Top Snare: In this photo you can see the SM57 is placed as close as we can have it without it getting in the way of the drummer. We have the microphone aimed at the centre of the snare skin.

Bottom Snare: For the bottom snare we had the microphone placed underneath the snare and away from the hi hat pedal. The microphone is near the centre of the skin and is trying to pick up more the sound of the snares on the bottom.

Rack Tom: The Rack tom is held on with a clip that attaches to the metal bar that holds the skin down. We have the cable wrapped neatly around the clip as to not touch and cymbals near it. The microphone is aimed near the centre of the skin.

Floor Tom: With the floor tom microphone we had to be careful as to where the cable went because it was inbetween two cymbals. Like the rack tom this is also held on by a clip and is aimed at the centre of the skin.

Hi Hat: As you can see this mic is aimed inbetween the dome of the hi hat and the edge. This is to try and get more of the signal of the hi hat opening rather than the top of the hi hat.

Over Heads: The position over the overheads we used is called the X/Y position. This is used to gather the sound of the room rather than just the cymbals below.

Setting Levels: Before you start recording drums you need to set the levels and make sure youre getting enough signal through the desk and to check you havent forgotten to turn on the phantom power or something like that. For this we need to drummer to hit each individual drum to check were getting a nice amount of signal through the desk and to make sure it isnt peaking. After we have done this we need to get the drummer to play a full beat to make sure that when he plays properly the sound doesnt peak any of the channels.

Routing Multi Channel Signals: To route multiple signals from the live room to the mixing desk isnt as complicated as you would think. Firstly you have to put all of the xlrs in the right order on the stage box. The order of the xlrs should go kick, top snare, bottom snare, rack tom, floor tom, hi hat, left overhead and the right overhead.
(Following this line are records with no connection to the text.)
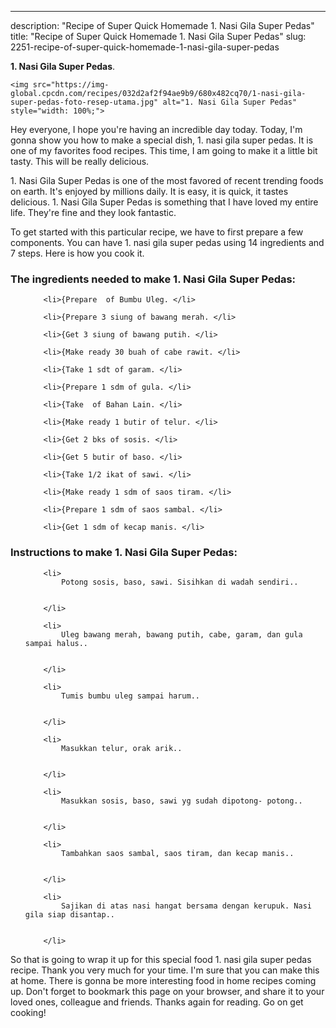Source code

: ---
description: "Recipe of Super Quick Homemade 1. Nasi Gila Super Pedas"
title: "Recipe of Super Quick Homemade 1. Nasi Gila Super Pedas"
slug: 2251-recipe-of-super-quick-homemade-1-nasi-gila-super-pedas

<p>
	<strong>1. Nasi Gila Super Pedas</strong>. 
	
</p>
<p>
	
	<img src="https://img-global.cpcdn.com/recipes/032d2af2f94ae9b9/680x482cq70/1-nasi-gila-super-pedas-foto-resep-utama.jpg" alt="1. Nasi Gila Super Pedas" style="width: 100%;">
	
	
</p>
<p>
	Hey everyone, I hope you're having an incredible day today. Today, I'm gonna show you how to make a special dish, 1. nasi gila super pedas. It is one of my favorites food recipes. This time, I am going to make it a little bit tasty. This will be really delicious.
</p>
	
<p>
	1. Nasi Gila Super Pedas is one of the most favored of recent trending foods on earth. It's enjoyed by millions daily. It is easy, it is quick, it tastes delicious. 1. Nasi Gila Super Pedas is something that I have loved my entire life. They're fine and they look fantastic.
</p>
<p>
	
</p>

<p>
To get started with this particular recipe, we have to first prepare a few components. You can have 1. nasi gila super pedas using 14 ingredients and 7 steps. Here is how you cook it.
</p>

<h3>The ingredients needed to make 1. Nasi Gila Super Pedas:</h3>

<ol>
	
		<li>{Prepare  of Bumbu Uleg. </li>
	
		<li>{Prepare 3 siung of bawang merah. </li>
	
		<li>{Get 3 siung of bawang putih. </li>
	
		<li>{Make ready 30 buah of cabe rawit. </li>
	
		<li>{Take 1 sdt of garam. </li>
	
		<li>{Prepare 1 sdm of gula. </li>
	
		<li>{Take  of Bahan Lain. </li>
	
		<li>{Make ready 1 butir of telur. </li>
	
		<li>{Get 2 bks of sosis. </li>
	
		<li>{Get 5 butir of baso. </li>
	
		<li>{Take 1/2 ikat of sawi. </li>
	
		<li>{Make ready 1 sdm of saos tiram. </li>
	
		<li>{Prepare 1 sdm of saos sambal. </li>
	
		<li>{Get 1 sdm of kecap manis. </li>
	
</ol>
<p>
	
</p>

<h3>Instructions to make 1. Nasi Gila Super Pedas:</h3>

<ol>
	
		<li>
			Potong sosis, baso, sawi. Sisihkan di wadah sendiri..
			
			
		</li>
	
		<li>
			Uleg bawang merah, bawang putih, cabe, garam, dan gula sampai halus..
			
			
		</li>
	
		<li>
			Tumis bumbu uleg sampai harum..
			
			
		</li>
	
		<li>
			Masukkan telur, orak arik..
			
			
		</li>
	
		<li>
			Masukkan sosis, baso, sawi yg sudah dipotong- potong..
			
			
		</li>
	
		<li>
			Tambahkan saos sambal, saos tiram, dan kecap manis..
			
			
		</li>
	
		<li>
			Sajikan di atas nasi hangat bersama dengan kerupuk. Nasi gila siap disantap..
			
			
		</li>
	
</ol>

<p>
	
</p>

<p>
	So that is going to wrap it up for this special food 1. nasi gila super pedas recipe. Thank you very much for your time. I'm sure that you can make this at home. There is gonna be more interesting food in home recipes coming up. Don't forget to bookmark this page on your browser, and share it to your loved ones, colleague and friends. Thanks again for reading. Go on get cooking!
</p>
Now we have to leave the live room and go look at the mixer. Firstly we have to select the correct group outputs. So you select the same output on the desk as the patch bay, so for example the kick is going through input 1 on the stage box and we will select group output 1-2 and pan hard left to select output 1. Dont forget to turn on the phantom power for the three condenser mics and we need to reverse the phase on the bottom snare. Now on logic we need to create 8 channels and select the correct input which matches the outputs on the desk!

Recording Drums: Now we have all the correct inputs and the channels set up on logic we need to record some live drums! For this we need to drummer to wear his headphones so we can talk to him and so he can hear the click and himself. For the headphones to work we need to turn on the headphone unit which is below the outboard equipment. Once we have done to this we can talk to them through a microphone built into the desk. Next we would have to do a practice take to make sure that they dont peak any levels and to check that they can hear themselves and the click. After that youre ready to record some live drums!